One of the great things about the unwieldy number of Democratic candidates in the 2020 presidency is that all their campaign speeches and announcements provide daily reminders of our nation’s greatest accomplishments. Most Americans willingly fought for freedom against oppressive dictators. Most Americans know that we achieved uncontested scientific superiority through our medical discoveries and our space program. Most Americans personally supported the expansion of equal economic and social opportunities for all Americans. We have been unrivaled in our desire to eradicate illness, poverty and pollution all over the world. We have supported our allies and celebrated their successes on the road to democracy and economic improvement. We, in fact, have always been a great country with great aspirations, and we have the memories of past successes to show us the way toward a better future.

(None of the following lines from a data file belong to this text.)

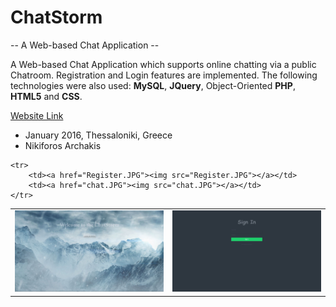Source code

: # ChatStorm
-- A Web-based Chat Application --

A Web-based Chat Application which supports online chatting via a public Chatroom. Registration and Login features are implemented. The following technologies were also used: <b>MySQL</b>, <b>JQuery</b>, Object-Oriented <b>PHP</b>, <b>HTML5</b> and <b>CSS</b>.

<a href="http://chatstorm.3eeweb.com/arxa/PHP/index.php">Website Link</a>
<br/>
 - January 2016, Thessaloniki, Greece
 - Nikiforos Archakis

<table>
 	<tr>
		<td><a href="/homepage.JPG"><img src="homepage.JPG"></a></td>
		<td><a href="Signin.JPG"><img src="Signin.JPG"></a></td>
	</tr>
	
 	<tr>
		<td><a href="Register.JPG"><img src="Register.JPG"></a></td>
		<td><a href="chat.JPG"><img src="chat.JPG"></a></td>
	</tr>
</table>
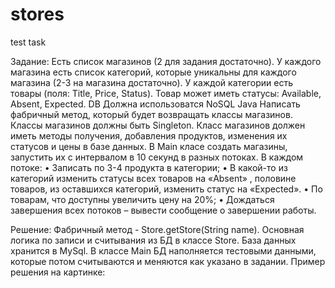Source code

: # stores
test task

Задание:
Есть список магазинов (2 для задания достаточно). У каждого магазина
есть список категорий, которые уникальны для каждого магазина (2-3 на
магазина достаточно). У каждой категории есть товары (поля: Title,
Price, Status). Товар может иметь статусы: Available, Absent, Expected.
DB
Должна использоватся NoSQL
Java
Написать фабричный метод, который будет возвращать классы магазинов.
Классы магазинов должны быть Singleton. Класс магазинов должен иметь
методы получения, добавления продуктов, изменения их статусов и цены в
базе данных. В  Main класе создать магазины, запустить их с интервалом в
10 секунд в разных потоках.
В каждом потоке:
• Записать по 3-4 продукта в категории;
• В какой-то из категорий изменить статусы всех товаров на «Absent» ,
половине товаров, из оставшихся категорий, изменить статус на «Expected».
• По товарам, что доступны увеличить цену на 20%;
• Дождаться завершения всех потоков – вывести сообщение о завершении
работы.

Решение:
Фабричный метод - Store.getStore(String name).
Основная логика по записи и считывания из БД в классе Store.
База данных хранится в MySql.
В классе Main БД наполняется тестовыми данными, которые потом считываются
и меняются как указано в задании.
Пример решения на картинке:
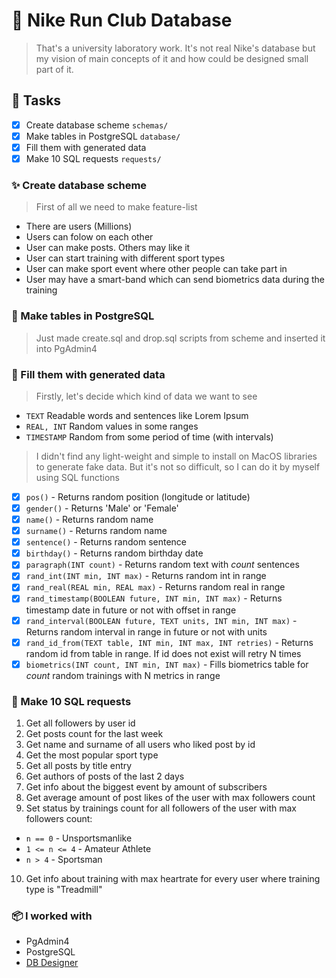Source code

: # 🏃 Nike Run Club Database
> That's a university laboratory work.
> It's not real Nike's database but my vision of main concepts of it and how could be designed small part of it.

## 🚀 Tasks
- [x] Create database scheme `schemas/`
- [x] Make tables in PostgreSQL `database/`
- [x] Fill them with generated data
- [x] Make 10 SQL requests `requests/`

### ✨ Create database scheme
> First of all we need to make feature-list
- There are users (Millions)
- Users can folow on each other
- User can make posts. Others may like it
- User can start training with different sport types
- User can make sport event where other people can take part in
- User may have a smart-band which can send biometrics data during the training

### 📄 Make tables in PostgreSQL
> Just made create.sql and drop.sql scripts from scheme and inserted it into PgAdmin4

### 💾 Fill them with generated data
> Firstly, let's decide which kind of data we want to see
- `TEXT` Readable words and sentences like Lorem Ipsum
- `REAL, INT` Random values in some ranges
- `TIMESTAMP` Random from some period of time (with intervals)
> I didn't find any light-weight and simple to install on MacOS libraries to generate fake data.
> But it's not so difficult, so I can do it by myself using SQL functions
- [x] `pos()` - Returns random position (longitude or latitude)
- [x] `gender()` - Returns 'Male' or 'Female'
- [x] `name()` - Returns random name
- [x] `surname()` - Returns random name
- [x] `sentence()` - Returns random sentence 
- [x] `birthday()` - Returns random birthday date
- [x] `paragraph(INT count)` - Returns random text with *count* sentences 
- [x] `rand_int(INT min, INT max)` - Returns random int in range
- [x] `rand_real(REAL min, REAL max)` - Returns random real in range
- [x] `rand_timestamp(BOOLEAN future, INT min, INT max)` - Returns timestamp date in future or not with offset in range
- [x] `rand_interval(BOOLEAN future, TEXT units, INT min, INT max)` - Returns random interval in range in future or not with units
- [x] `rand_id_from(TEXT table, INT min, INT max, INT retries)` - Returns random id from table in range. If id does not exist will retry N times
- [x] `biometrics(INT count, INT min, INT max)` - Fills biometrics table for *count* random trainings with N metrics in range

### 📎 Make 10 SQL requests
1. Get all followers by user id
2. Get posts count for the last week
3. Get name and surname of all users who liked post by id
4. Get the most popular sport type
5. Get all posts by title entry
6. Get authors of posts of the last 2 days
7. Get info about the biggest event by amount of subscribers
8. Get average amount of post likes of the user with max followers count
9. Set status by trainings count for all followers of the user with max followers count:
  - `n == 0` - Unsportsmanlike
  - `1 <= n <= 4` - Amateur Athlete
  - `n > 4` - Sportsman
10. Get info about training with max heartrate for every user where training type is "Treadmill"

### 📦 I worked with
- PgAdmin4
- PostgreSQL
- [DB Designer](https://app.dbdesigner.net)
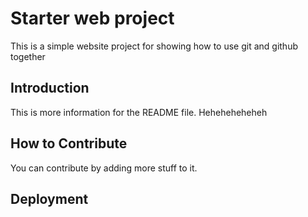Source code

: # Starter web project

This is a simple website project for showing how to use git and github together

## Introduction

This is more information for the README file. Heheheheheheh

## How to Contribute

You can contribute by adding more stuff to it.

## Deployment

The first of four Democratic Presidential Debates will be held June 26 and June 27. Given the number of candidates involved, I don’t expect any monumental insight to occur those nights. However, I look forward to being so proud that the Democratic Party has produced so many dedicated public servants to articulate our values, past and present. Amidst all our flaws and failures, we strive to support the laws of this land, the principles upon which we were founded and the potential for the future greatness of the United States of America.